▶ [WHAT IS REQUIRED]
Below are the records; copy exactly the stretch from the line containing "X234816Y14502D01*" through the line containing "X63984Y12773D01*", both ends included, and nothing else.

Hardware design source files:

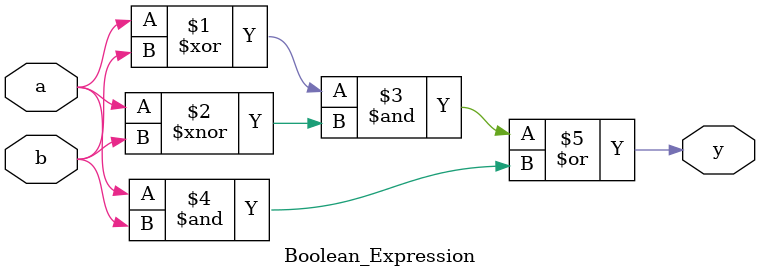
<source format=v>
`timescale 1ns / 1ps


module Boolean_Expression(
    input a, b,
    output y
    );
   //Architecture Definition

assign y = (a ^ b) & (a ~^ b) | (a & b);
    
//assign y = a & b; // Behavioural Approach for Module Definition 

// and ul(y,a,b); //Structutral Approach for Module Definition

//Examples: `       | - OR
//                  - - NOT
//                  ^ - XOR
//                  ~^ - XNOR
//                  ~| - NOR
//                  ~& - NAND        
endmodule

</source>
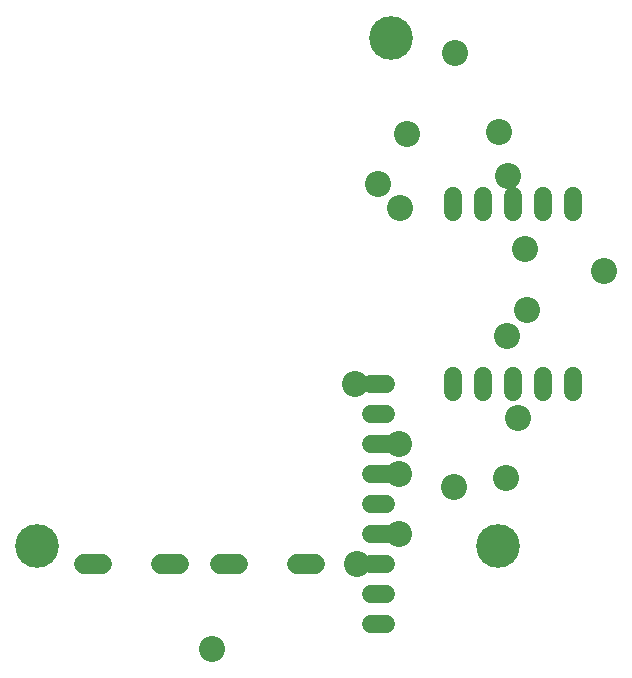
<source format=gbr>
G04 EAGLE Gerber RS-274X export*
G75*
%MOMM*%
%FSLAX34Y34*%
%LPD*%
%INSoldermask Top*%
%IPPOS*%
%AMOC8*
5,1,8,0,0,1.08239X$1,22.5*%
G01*
%ADD10C,3.703200*%
%ADD11C,1.727200*%
%ADD12C,1.524000*%
%ADD13C,2.203200*%


D10*
X130000Y130000D03*
X520000Y130000D03*
X430000Y560000D03*
D11*
X250132Y114300D02*
X234892Y114300D01*
X185108Y114300D02*
X169868Y114300D01*
D12*
X482600Y260096D02*
X482600Y273304D01*
X508000Y273304D02*
X508000Y260096D01*
X533400Y260096D02*
X533400Y273304D01*
X558800Y273304D02*
X558800Y260096D01*
X584200Y260096D02*
X584200Y273304D01*
X584200Y412496D02*
X584200Y425704D01*
X558800Y425704D02*
X558800Y412496D01*
X533400Y412496D02*
X533400Y425704D01*
X508000Y425704D02*
X508000Y412496D01*
X482600Y412496D02*
X482600Y425704D01*
D11*
X365132Y114300D02*
X349892Y114300D01*
X300108Y114300D02*
X284868Y114300D01*
D12*
X412496Y266700D02*
X425704Y266700D01*
X425704Y241300D02*
X412496Y241300D01*
X412496Y215900D02*
X425704Y215900D01*
X425704Y190500D02*
X412496Y190500D01*
X412496Y165100D02*
X425704Y165100D01*
X425704Y139700D02*
X412496Y139700D01*
X412496Y114300D02*
X425704Y114300D01*
X425704Y88900D02*
X412496Y88900D01*
X412496Y63500D02*
X425704Y63500D01*
D13*
X484280Y546910D03*
X278540Y42720D03*
X528730Y442770D03*
X537620Y238300D03*
X418410Y435960D03*
X437460Y415880D03*
X436880Y190500D03*
X436880Y215900D03*
X399440Y266580D03*
X521430Y480080D03*
X544530Y329760D03*
X526900Y187460D03*
X610160Y362380D03*
X482780Y179600D03*
X543020Y381190D03*
X443570Y478810D03*
X528020Y307220D03*
X436880Y139700D03*
X401320Y114300D03*
M02*

</source>
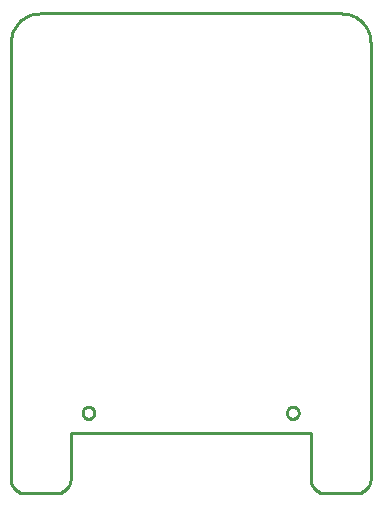
<source format=gbr>
G04 EAGLE Gerber RS-274X export*
G75*
%MOMM*%
%FSLAX34Y34*%
%LPD*%
%IN*%
%IPPOS*%
%AMOC8*
5,1,8,0,0,1.08239X$1,22.5*%
G01*
%ADD10C,0.254000*%


D10*
X0Y-38100D02*
X48Y-39207D01*
X193Y-40305D01*
X433Y-41387D01*
X766Y-42444D01*
X1190Y-43467D01*
X1701Y-44450D01*
X2297Y-45384D01*
X2971Y-46263D01*
X3720Y-47080D01*
X4537Y-47829D01*
X5416Y-48503D01*
X6350Y-49099D01*
X7333Y-49610D01*
X8356Y-50034D01*
X9413Y-50367D01*
X10495Y-50607D01*
X11593Y-50752D01*
X12700Y-50800D01*
X38100Y-50800D01*
X39207Y-50752D01*
X40305Y-50607D01*
X41387Y-50367D01*
X42444Y-50034D01*
X43467Y-49610D01*
X44450Y-49099D01*
X45384Y-48503D01*
X46263Y-47829D01*
X47080Y-47080D01*
X47829Y-46263D01*
X48503Y-45384D01*
X49099Y-44450D01*
X49610Y-43467D01*
X50034Y-42444D01*
X50367Y-41387D01*
X50607Y-40305D01*
X50752Y-39207D01*
X50800Y-38100D01*
X50800Y0D01*
X254000Y0D01*
X254000Y-38100D01*
X254048Y-39207D01*
X254193Y-40305D01*
X254433Y-41387D01*
X254766Y-42444D01*
X255190Y-43467D01*
X255701Y-44450D01*
X256297Y-45384D01*
X256971Y-46263D01*
X257720Y-47080D01*
X258537Y-47829D01*
X259416Y-48503D01*
X260350Y-49099D01*
X261333Y-49610D01*
X262356Y-50034D01*
X263413Y-50367D01*
X264495Y-50607D01*
X265593Y-50752D01*
X266700Y-50800D01*
X292100Y-50800D01*
X293207Y-50752D01*
X294305Y-50607D01*
X295387Y-50367D01*
X296444Y-50034D01*
X297467Y-49610D01*
X298450Y-49099D01*
X299384Y-48503D01*
X300263Y-47829D01*
X301080Y-47080D01*
X301829Y-46263D01*
X302503Y-45384D01*
X303099Y-44450D01*
X303610Y-43467D01*
X304034Y-42444D01*
X304367Y-41387D01*
X304607Y-40305D01*
X304752Y-39207D01*
X304800Y-38100D01*
X304800Y330200D01*
X304703Y332414D01*
X304414Y334611D01*
X303935Y336774D01*
X303268Y338887D01*
X302420Y340935D01*
X301397Y342900D01*
X300206Y344769D01*
X298858Y346527D01*
X297361Y348161D01*
X295727Y349658D01*
X293969Y351006D01*
X292100Y352197D01*
X290135Y353220D01*
X288087Y354068D01*
X285974Y354735D01*
X283811Y355214D01*
X281614Y355503D01*
X279400Y355600D01*
X25400Y355600D01*
X23186Y355503D01*
X20989Y355214D01*
X18826Y354735D01*
X16713Y354068D01*
X14666Y353220D01*
X12700Y352197D01*
X10831Y351006D01*
X9073Y349658D01*
X7440Y348161D01*
X5942Y346527D01*
X4594Y344769D01*
X3403Y342900D01*
X2380Y340935D01*
X1532Y338887D01*
X865Y336774D01*
X386Y334611D01*
X97Y332414D01*
X0Y330200D01*
X0Y-38100D01*
X233900Y17119D02*
X233963Y16561D01*
X234088Y16014D01*
X234273Y15484D01*
X234517Y14978D01*
X234816Y14502D01*
X235166Y14063D01*
X235563Y13666D01*
X236002Y13316D01*
X236478Y13017D01*
X236984Y12773D01*
X237514Y12588D01*
X238061Y12463D01*
X238619Y12400D01*
X239181Y12400D01*
X239739Y12463D01*
X240286Y12588D01*
X240816Y12773D01*
X241322Y13017D01*
X241798Y13316D01*
X242237Y13666D01*
X242634Y14063D01*
X242984Y14502D01*
X243283Y14978D01*
X243527Y15484D01*
X243712Y16014D01*
X243837Y16561D01*
X243900Y17119D01*
X243900Y17681D01*
X243837Y18239D01*
X243712Y18786D01*
X243527Y19316D01*
X243283Y19822D01*
X242984Y20298D01*
X242634Y20737D01*
X242237Y21134D01*
X241798Y21484D01*
X241322Y21783D01*
X240816Y22027D01*
X240286Y22212D01*
X239739Y22337D01*
X239181Y22400D01*
X238619Y22400D01*
X238061Y22337D01*
X237514Y22212D01*
X236984Y22027D01*
X236478Y21783D01*
X236002Y21484D01*
X235563Y21134D01*
X235166Y20737D01*
X234816Y20298D01*
X234517Y19822D01*
X234273Y19316D01*
X234088Y18786D01*
X233963Y18239D01*
X233900Y17681D01*
X233900Y17119D01*
X60900Y17119D02*
X60963Y16561D01*
X61088Y16014D01*
X61273Y15484D01*
X61517Y14978D01*
X61816Y14502D01*
X62166Y14063D01*
X62563Y13666D01*
X63002Y13316D01*
X63478Y13017D01*
X63984Y12773D01*
X64514Y12588D01*
X65061Y12463D01*
X65619Y12400D01*
X66181Y12400D01*
X66739Y12463D01*
X67286Y12588D01*
X67816Y12773D01*
X68322Y13017D01*
X68798Y13316D01*
X69237Y13666D01*
X69634Y14063D01*
X69984Y14502D01*
X70283Y14978D01*
X70527Y15484D01*
X70712Y16014D01*
X70837Y16561D01*
X70900Y17119D01*
X70900Y17681D01*
X70837Y18239D01*
X70712Y18786D01*
X70527Y19316D01*
X70283Y19822D01*
X69984Y20298D01*
X69634Y20737D01*
X69237Y21134D01*
X68798Y21484D01*
X68322Y21783D01*
X67816Y22027D01*
X67286Y22212D01*
X66739Y22337D01*
X66181Y22400D01*
X65619Y22400D01*
X65061Y22337D01*
X64514Y22212D01*
X63984Y22027D01*
X63478Y21783D01*
X63002Y21484D01*
X62563Y21134D01*
X62166Y20737D01*
X61816Y20298D01*
X61517Y19822D01*
X61273Y19316D01*
X61088Y18786D01*
X60963Y18239D01*
X60900Y17681D01*
X60900Y17119D01*
M02*

</source>
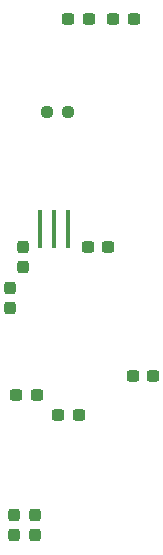
<source format=gbr>
%TF.GenerationSoftware,KiCad,Pcbnew,(6.0.1)*%
%TF.CreationDate,2022-02-14T12:01:51-05:00*%
%TF.ProjectId,demo,64656d6f-2e6b-4696-9361-645f70636258,rev?*%
%TF.SameCoordinates,Original*%
%TF.FileFunction,Paste,Bot*%
%TF.FilePolarity,Positive*%
%FSLAX46Y46*%
G04 Gerber Fmt 4.6, Leading zero omitted, Abs format (unit mm)*
G04 Created by KiCad (PCBNEW (6.0.1)) date 2022-02-14 12:01:51*
%MOMM*%
%LPD*%
G01*
G04 APERTURE LIST*
G04 Aperture macros list*
%AMRoundRect*
0 Rectangle with rounded corners*
0 $1 Rounding radius*
0 $2 $3 $4 $5 $6 $7 $8 $9 X,Y pos of 4 corners*
0 Add a 4 corners polygon primitive as box body*
4,1,4,$2,$3,$4,$5,$6,$7,$8,$9,$2,$3,0*
0 Add four circle primitives for the rounded corners*
1,1,$1+$1,$2,$3*
1,1,$1+$1,$4,$5*
1,1,$1+$1,$6,$7*
1,1,$1+$1,$8,$9*
0 Add four rect primitives between the rounded corners*
20,1,$1+$1,$2,$3,$4,$5,0*
20,1,$1+$1,$4,$5,$6,$7,0*
20,1,$1+$1,$6,$7,$8,$9,0*
20,1,$1+$1,$8,$9,$2,$3,0*%
G04 Aperture macros list end*
%ADD10RoundRect,0.237500X-0.300000X-0.237500X0.300000X-0.237500X0.300000X0.237500X-0.300000X0.237500X0*%
%ADD11RoundRect,0.237500X0.300000X0.237500X-0.300000X0.237500X-0.300000X-0.237500X0.300000X-0.237500X0*%
%ADD12RoundRect,0.237500X0.237500X-0.300000X0.237500X0.300000X-0.237500X0.300000X-0.237500X-0.300000X0*%
%ADD13RoundRect,0.237500X0.250000X0.237500X-0.250000X0.237500X-0.250000X-0.237500X0.250000X-0.237500X0*%
%ADD14R,0.400000X3.200000*%
%ADD15RoundRect,0.237500X-0.237500X0.300000X-0.237500X-0.300000X0.237500X-0.300000X0.237500X0.300000X0*%
G04 APERTURE END LIST*
D10*
%TO.C,C12*%
X156363500Y-64770000D03*
X158088500Y-64770000D03*
%TD*%
D11*
%TO.C,C11*%
X159739500Y-94996000D03*
X158014500Y-94996000D03*
%TD*%
D12*
%TO.C,C9*%
X147574000Y-89254500D03*
X147574000Y-87529500D03*
%TD*%
D10*
%TO.C,C10*%
X154229900Y-84124800D03*
X155954900Y-84124800D03*
%TD*%
D13*
%TO.C,R10*%
X152550500Y-72644000D03*
X150725500Y-72644000D03*
%TD*%
D14*
%TO.C,Y1*%
X152534800Y-82600800D03*
X151334800Y-82600800D03*
X150134800Y-82600800D03*
%TD*%
D12*
%TO.C,C5*%
X148691600Y-85800100D03*
X148691600Y-84075100D03*
%TD*%
D15*
%TO.C,C3*%
X149707600Y-106783800D03*
X149707600Y-108508800D03*
%TD*%
D11*
%TO.C,C8*%
X154278500Y-64770000D03*
X152553500Y-64770000D03*
%TD*%
%TO.C,C4*%
X149860000Y-96647000D03*
X148135000Y-96647000D03*
%TD*%
D10*
%TO.C,C7*%
X151691000Y-98298000D03*
X153416000Y-98298000D03*
%TD*%
D15*
%TO.C,C2*%
X147929600Y-106782700D03*
X147929600Y-108507700D03*
%TD*%
M02*

</source>
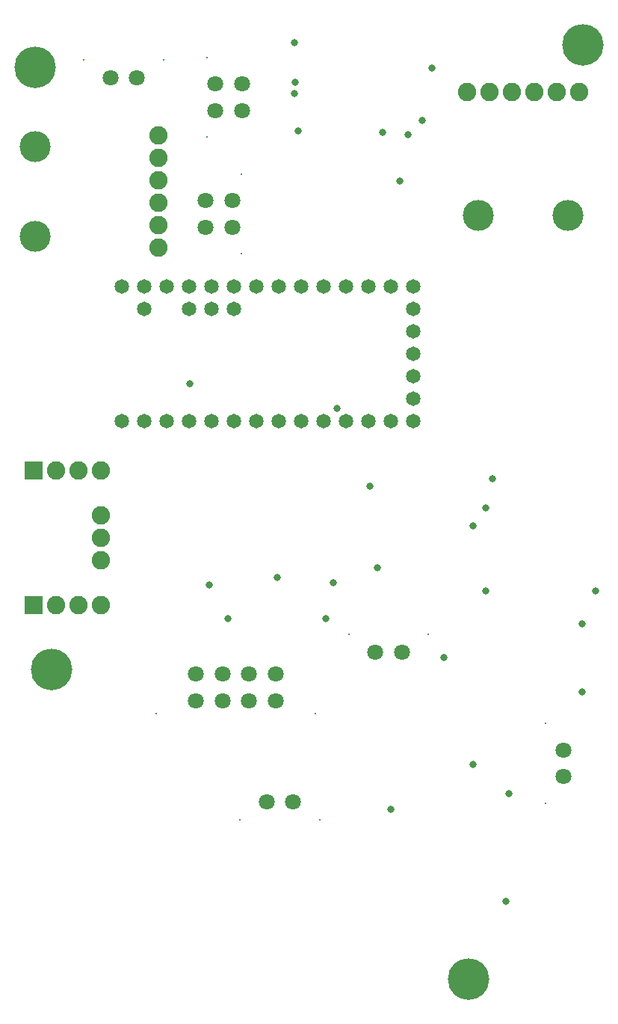
<source format=gbs>
G04 Layer_Color=16711935*
%FSLAX44Y44*%
%MOMM*%
G71*
G01*
G75*
%ADD62C,4.7000*%
%ADD63C,3.5020*%
%ADD64C,2.0796*%
%ADD65C,0.2000*%
%ADD66C,1.8000*%
%ADD67R,2.0796X2.0796*%
%ADD68C,1.6478*%
%ADD69C,0.8000*%
D62*
X-29000Y349000D02*
D03*
X-649000Y324000D02*
D03*
X-158000Y-708000D02*
D03*
X-631000Y-358000D02*
D03*
D63*
X-147000Y156000D02*
D03*
X-45400D02*
D03*
X-649550Y234150D02*
D03*
Y132550D02*
D03*
D64*
X-32700Y295700D02*
D03*
X-58100D02*
D03*
X-83500D02*
D03*
X-108900D02*
D03*
X-134300D02*
D03*
X-159700D02*
D03*
X-626000Y-285000D02*
D03*
X-600600D02*
D03*
X-575200D02*
D03*
X-626000Y-132600D02*
D03*
X-600600D02*
D03*
X-575200D02*
D03*
Y-234200D02*
D03*
Y-208800D02*
D03*
Y-183400D02*
D03*
X-509850Y119850D02*
D03*
Y145250D02*
D03*
Y170650D02*
D03*
Y196050D02*
D03*
Y221450D02*
D03*
Y246850D02*
D03*
D65*
X-504000Y332000D02*
D03*
X-594000D02*
D03*
X-416000Y113000D02*
D03*
Y203000D02*
D03*
X-454957Y335000D02*
D03*
Y245000D02*
D03*
X-71000Y-509000D02*
D03*
Y-419000D02*
D03*
X-327000Y-528000D02*
D03*
X-417000D02*
D03*
X-512000Y-408000D02*
D03*
X-332000D02*
D03*
X-294000Y-318000D02*
D03*
X-204000D02*
D03*
D66*
X-564000Y312000D02*
D03*
X-534000D02*
D03*
X-456000Y173000D02*
D03*
X-426000Y143000D02*
D03*
Y173000D02*
D03*
X-456000Y143000D02*
D03*
X-414958Y275000D02*
D03*
X-444957Y305000D02*
D03*
Y275000D02*
D03*
X-414958Y305000D02*
D03*
X-51000Y-449000D02*
D03*
Y-479000D02*
D03*
X-387000Y-508000D02*
D03*
X-357000D02*
D03*
X-407000Y-393000D02*
D03*
Y-363000D02*
D03*
X-377000D02*
D03*
Y-393000D02*
D03*
X-437000D02*
D03*
Y-363000D02*
D03*
X-467000D02*
D03*
Y-393000D02*
D03*
X-234000Y-338000D02*
D03*
X-264000D02*
D03*
D67*
X-651400Y-285000D02*
D03*
Y-132600D02*
D03*
D68*
X-424400Y50000D02*
D03*
X-449800D02*
D03*
X-475200D02*
D03*
X-526000D02*
D03*
X-551400Y75400D02*
D03*
X-526000D02*
D03*
X-500600D02*
D03*
X-475200D02*
D03*
X-449800D02*
D03*
X-424400D02*
D03*
X-399000D02*
D03*
X-373600D02*
D03*
X-348200D02*
D03*
X-322800D02*
D03*
X-297400D02*
D03*
X-272000D02*
D03*
X-246600D02*
D03*
X-221200D02*
D03*
Y50000D02*
D03*
Y24600D02*
D03*
Y-800D02*
D03*
Y-26200D02*
D03*
Y-51600D02*
D03*
Y-77000D02*
D03*
X-246600D02*
D03*
X-272000D02*
D03*
X-297400D02*
D03*
X-322800D02*
D03*
X-348200D02*
D03*
X-373600D02*
D03*
X-399000D02*
D03*
X-424400D02*
D03*
X-449800D02*
D03*
X-475200D02*
D03*
X-500600D02*
D03*
X-526000D02*
D03*
X-551400D02*
D03*
D69*
X-30000Y-383000D02*
D03*
X-356000Y294000D02*
D03*
X-227000Y248000D02*
D03*
X-256000Y250000D02*
D03*
X-355000Y307000D02*
D03*
X-139000Y-175000D02*
D03*
X-200000Y323000D02*
D03*
X-14000Y-269000D02*
D03*
X-211000Y264000D02*
D03*
X-236000Y195000D02*
D03*
X-113000Y-498000D02*
D03*
X-139000Y-269000D02*
D03*
X-116000Y-620000D02*
D03*
X-356000Y352000D02*
D03*
X-351000Y252000D02*
D03*
X-452000Y-262000D02*
D03*
X-186000Y-344000D02*
D03*
X-375000Y-254000D02*
D03*
X-320000Y-300000D02*
D03*
X-431000D02*
D03*
X-153000Y-465000D02*
D03*
Y-195000D02*
D03*
X-246000Y-516000D02*
D03*
X-270000Y-150000D02*
D03*
X-474000Y-34000D02*
D03*
X-311386Y-259386D02*
D03*
X-30000Y-306000D02*
D03*
X-307000Y-62000D02*
D03*
X-262000Y-243000D02*
D03*
X-131000Y-142000D02*
D03*
M02*

</source>
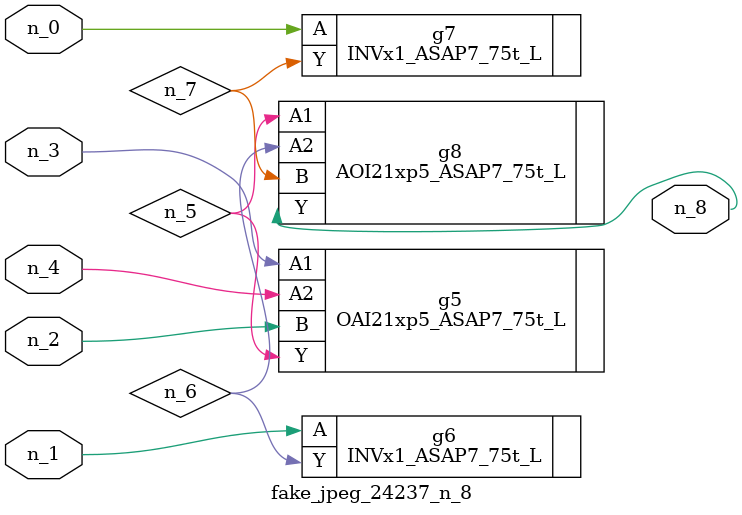
<source format=v>
module fake_jpeg_24237_n_8 (n_3, n_2, n_1, n_0, n_4, n_8);

input n_3;
input n_2;
input n_1;
input n_0;
input n_4;

output n_8;

wire n_6;
wire n_5;
wire n_7;

OAI21xp5_ASAP7_75t_L g5 ( 
.A1(n_3),
.A2(n_4),
.B(n_2),
.Y(n_5)
);

INVx1_ASAP7_75t_L g6 ( 
.A(n_1),
.Y(n_6)
);

INVx1_ASAP7_75t_L g7 ( 
.A(n_0),
.Y(n_7)
);

AOI21xp5_ASAP7_75t_L g8 ( 
.A1(n_5),
.A2(n_6),
.B(n_7),
.Y(n_8)
);


endmodule
</source>
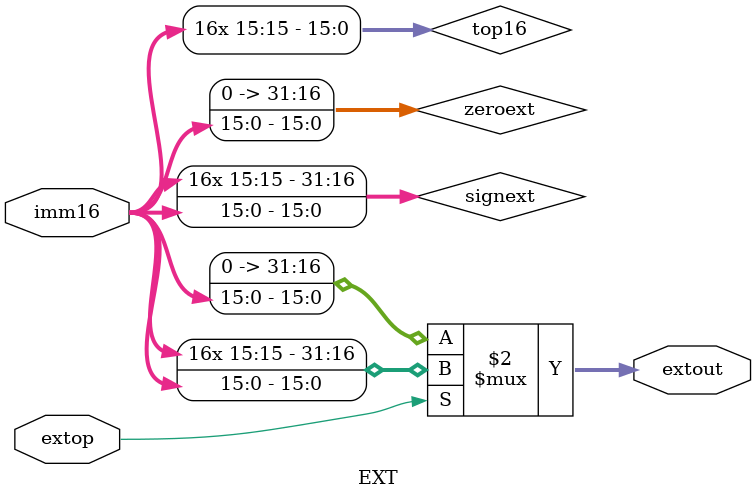
<source format=v>
`timescale 1ns / 1ps
`define F 31:0

module EXT(input [15:0] imm16,
			  input extop,
			  output [`F] extout);

	wire[`F] signext;
	wire[`F] zeroext;
	wire[15:0] top16;
	
	assign top16={16{imm16[15]}};
	assign signext={top16, imm16};
	assign zeroext={0,0,0,0,0,0,0,0,0,0,0,0,0,0,0,0,imm16};
	
	assign extout=(!extop)?zeroext:signext;
endmodule

</source>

▶ [YOUR RESPONSE]
X234816Y14502D01*
X235166Y14063D01*
X235563Y13666D01*
X236002Y13316D01*
X236478Y13017D01*
X236984Y12773D01*
X237514Y12588D01*
X238061Y12463D01*
X238619Y12400D01*
X239181Y12400D01*
X239739Y12463D01*
X240286Y12588D01*
X240816Y12773D01*
X241322Y13017D01*
X241798Y13316D01*
X242237Y13666D01*
X242634Y14063D01*
X242984Y14502D01*
X243283Y14978D01*
X243527Y15484D01*
X243712Y16014D01*
X243837Y16561D01*
X243900Y17119D01*
X243900Y17681D01*
X243837Y18239D01*
X243712Y18786D01*
X243527Y19316D01*
X243283Y19822D01*
X242984Y20298D01*
X242634Y20737D01*
X242237Y21134D01*
X241798Y21484D01*
X241322Y21783D01*
X240816Y22027D01*
X240286Y22212D01*
X239739Y22337D01*
X239181Y22400D01*
X238619Y22400D01*
X238061Y22337D01*
X237514Y22212D01*
X236984Y22027D01*
X236478Y21783D01*
X236002Y21484D01*
X235563Y21134D01*
X235166Y20737D01*
X234816Y20298D01*
X234517Y19822D01*
X234273Y19316D01*
X234088Y18786D01*
X233963Y18239D01*
X233900Y17681D01*
X233900Y17119D01*
X60900Y17119D02*
X60963Y16561D01*
X61088Y16014D01*
X61273Y15484D01*
X61517Y14978D01*
X61816Y14502D01*
X62166Y14063D01*
X62563Y13666D01*
X63002Y13316D01*
X63478Y13017D01*
X63984Y12773D01*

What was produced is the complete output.